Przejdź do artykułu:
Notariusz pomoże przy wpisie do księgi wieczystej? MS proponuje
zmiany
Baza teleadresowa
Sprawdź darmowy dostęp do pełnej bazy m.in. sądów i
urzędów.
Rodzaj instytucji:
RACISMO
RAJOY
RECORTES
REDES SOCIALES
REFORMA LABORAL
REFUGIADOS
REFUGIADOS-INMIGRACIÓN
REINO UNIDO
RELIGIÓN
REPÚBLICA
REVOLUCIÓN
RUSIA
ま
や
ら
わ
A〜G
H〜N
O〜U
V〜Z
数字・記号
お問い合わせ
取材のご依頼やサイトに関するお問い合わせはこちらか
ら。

• • • • •

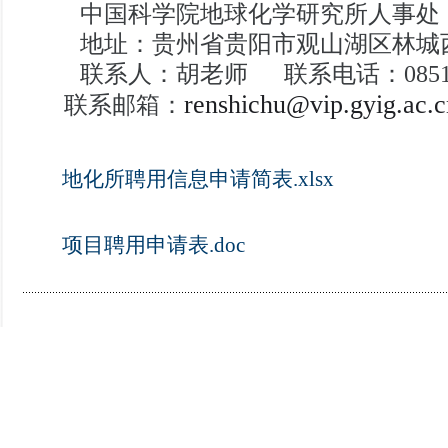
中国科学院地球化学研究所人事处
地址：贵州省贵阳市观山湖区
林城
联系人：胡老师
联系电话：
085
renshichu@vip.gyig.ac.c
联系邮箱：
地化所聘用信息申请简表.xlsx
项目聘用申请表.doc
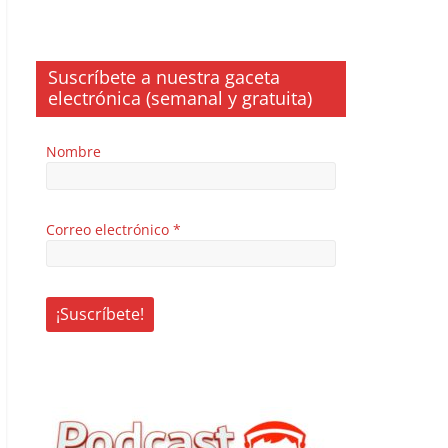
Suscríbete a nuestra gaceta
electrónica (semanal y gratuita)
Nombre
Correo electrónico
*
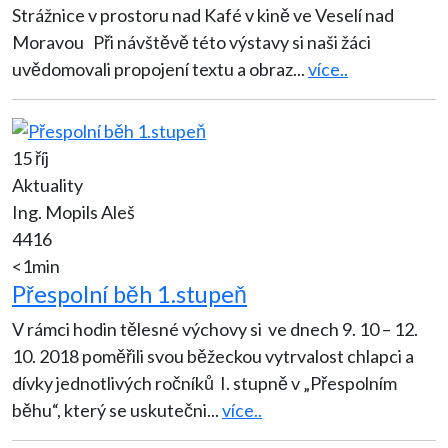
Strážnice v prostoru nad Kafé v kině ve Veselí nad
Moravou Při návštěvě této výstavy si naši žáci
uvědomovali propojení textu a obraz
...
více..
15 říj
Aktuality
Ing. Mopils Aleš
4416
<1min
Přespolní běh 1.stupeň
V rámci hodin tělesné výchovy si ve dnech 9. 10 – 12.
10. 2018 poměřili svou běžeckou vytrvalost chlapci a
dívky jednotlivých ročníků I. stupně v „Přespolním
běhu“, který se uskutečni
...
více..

• • • • •

Request: Extract every line of the data above that contains the string "REFUGIADOS", treating case as significant.

Task output:
REFUGIADOS
REFUGIADOS-INMIGRACIÓN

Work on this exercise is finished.